● Exercise instructions
Wherever the string "open" shows up in the records below, return that line.

● Exercise data
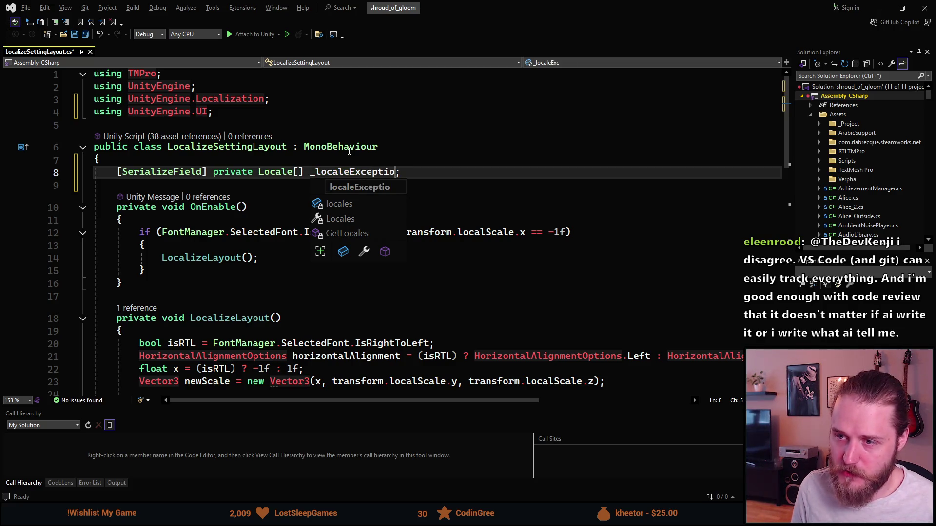
Save the file and open new lines after OnEnable's if block, beginning 'if (_loc'.
key(ctrl+s)
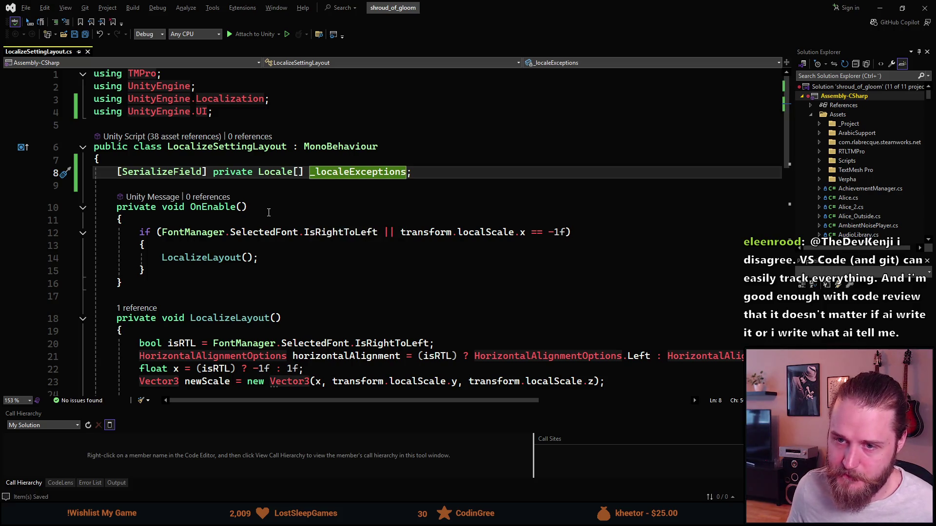
key(Down)
key(Down)
key(Down)
click(212, 267)
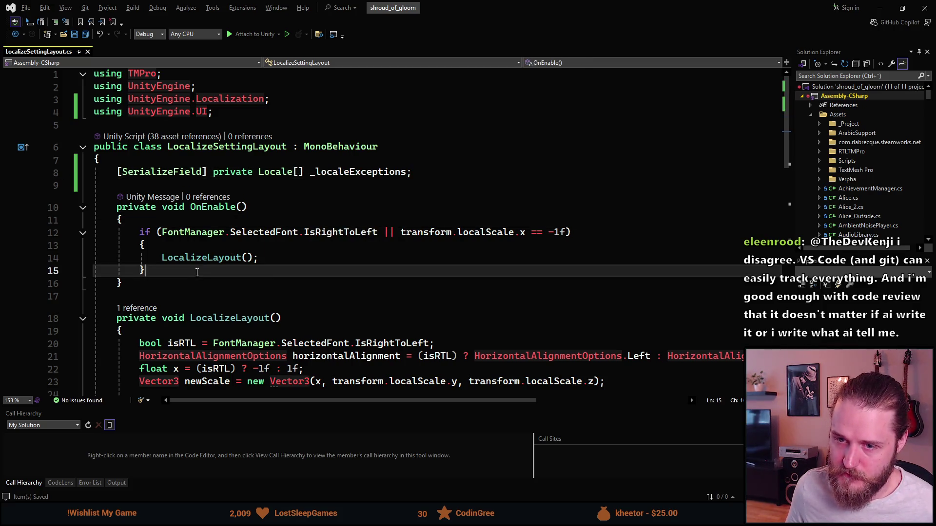
scroll(271, 271, down, 1)
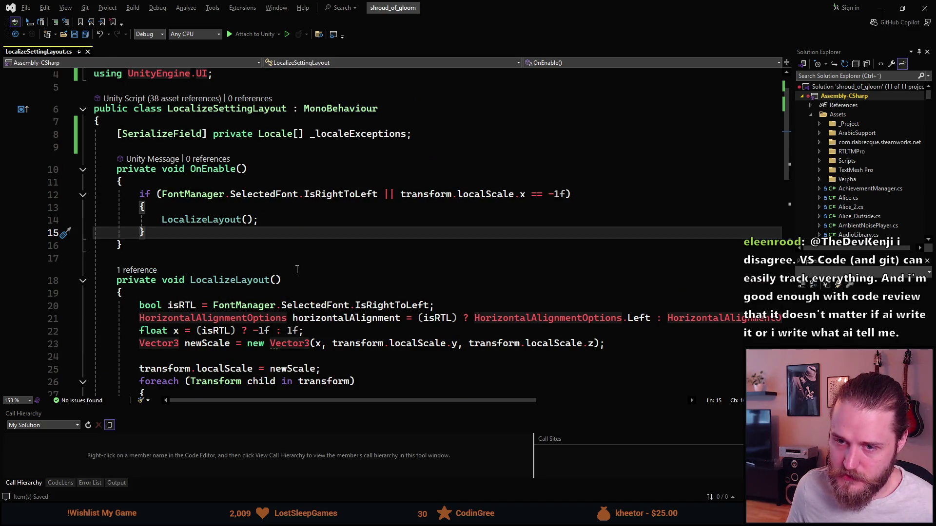
key(Return)
key(Return)
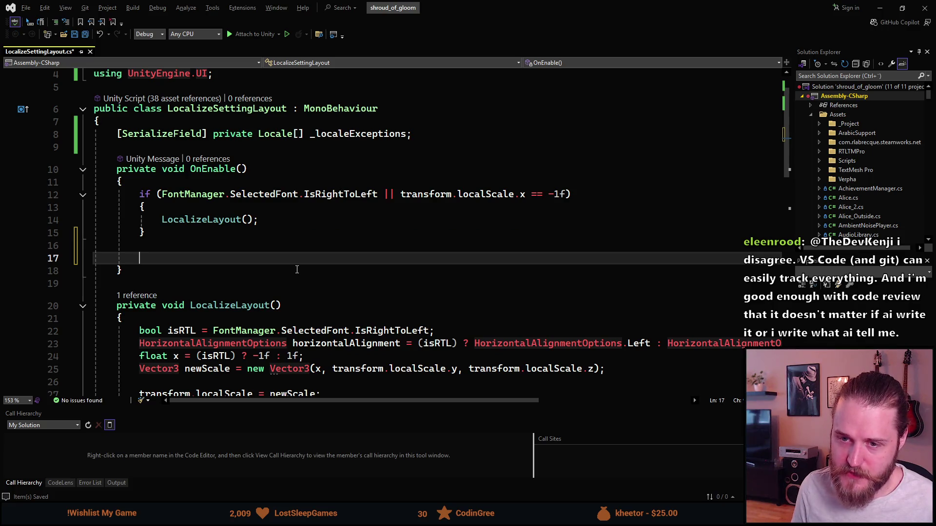
text(if ()
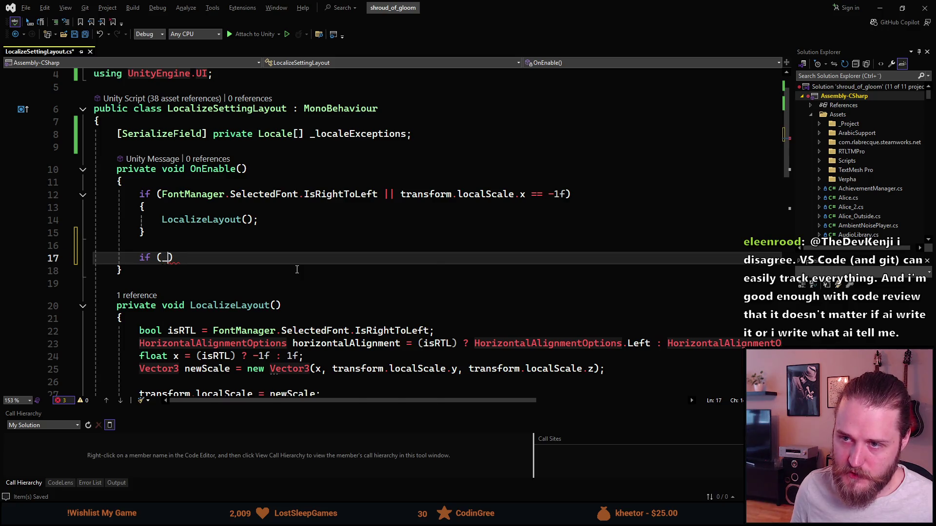
text(_loc)
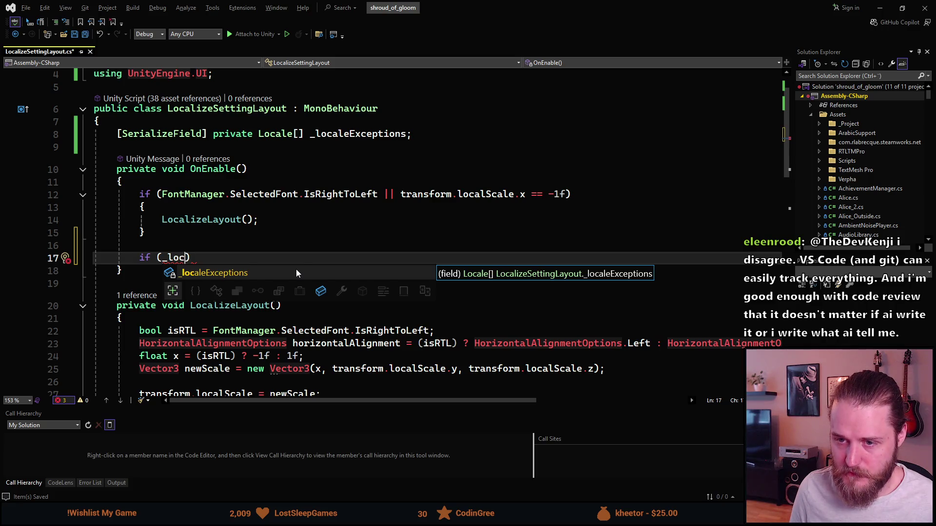
Complete 'if (_localeExceptions != null && _localeExceptions.Length != 0)' and open its braces.
key(Tab)
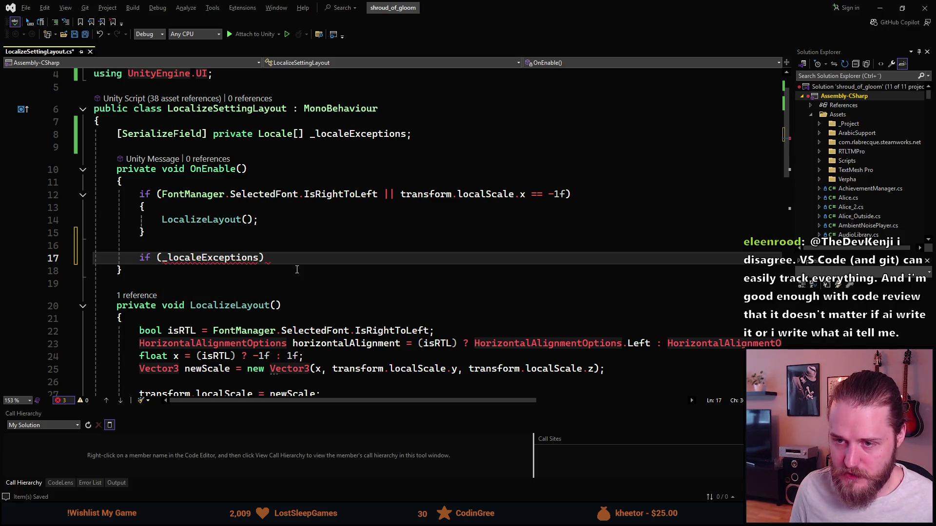
text(!= null )
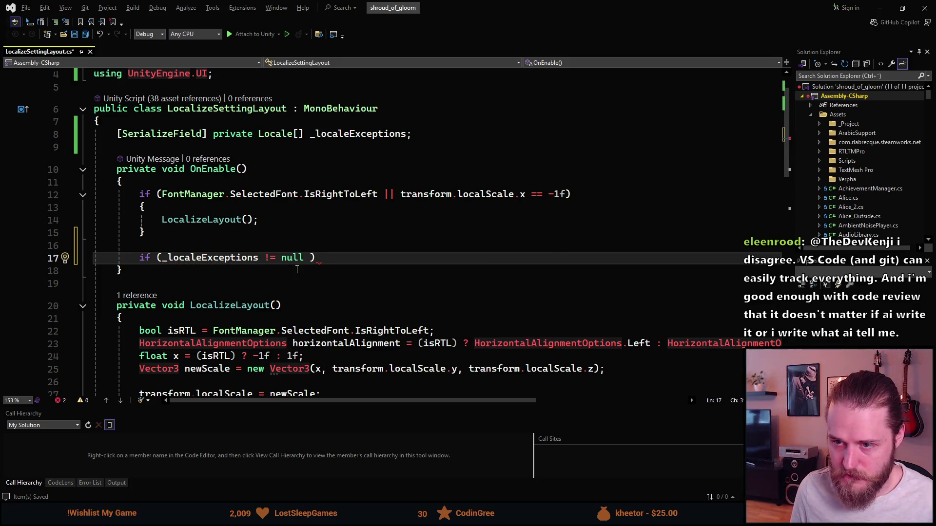
text(&& _l)
key(Tab)
text(.)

● Solution for this exercise
Save the file and open new lines after OnEnable's if block, beginning 'if (_loc'.
Complete 'if (_localeExceptions != null && _localeExceptions.Length != 0)' and open its braces.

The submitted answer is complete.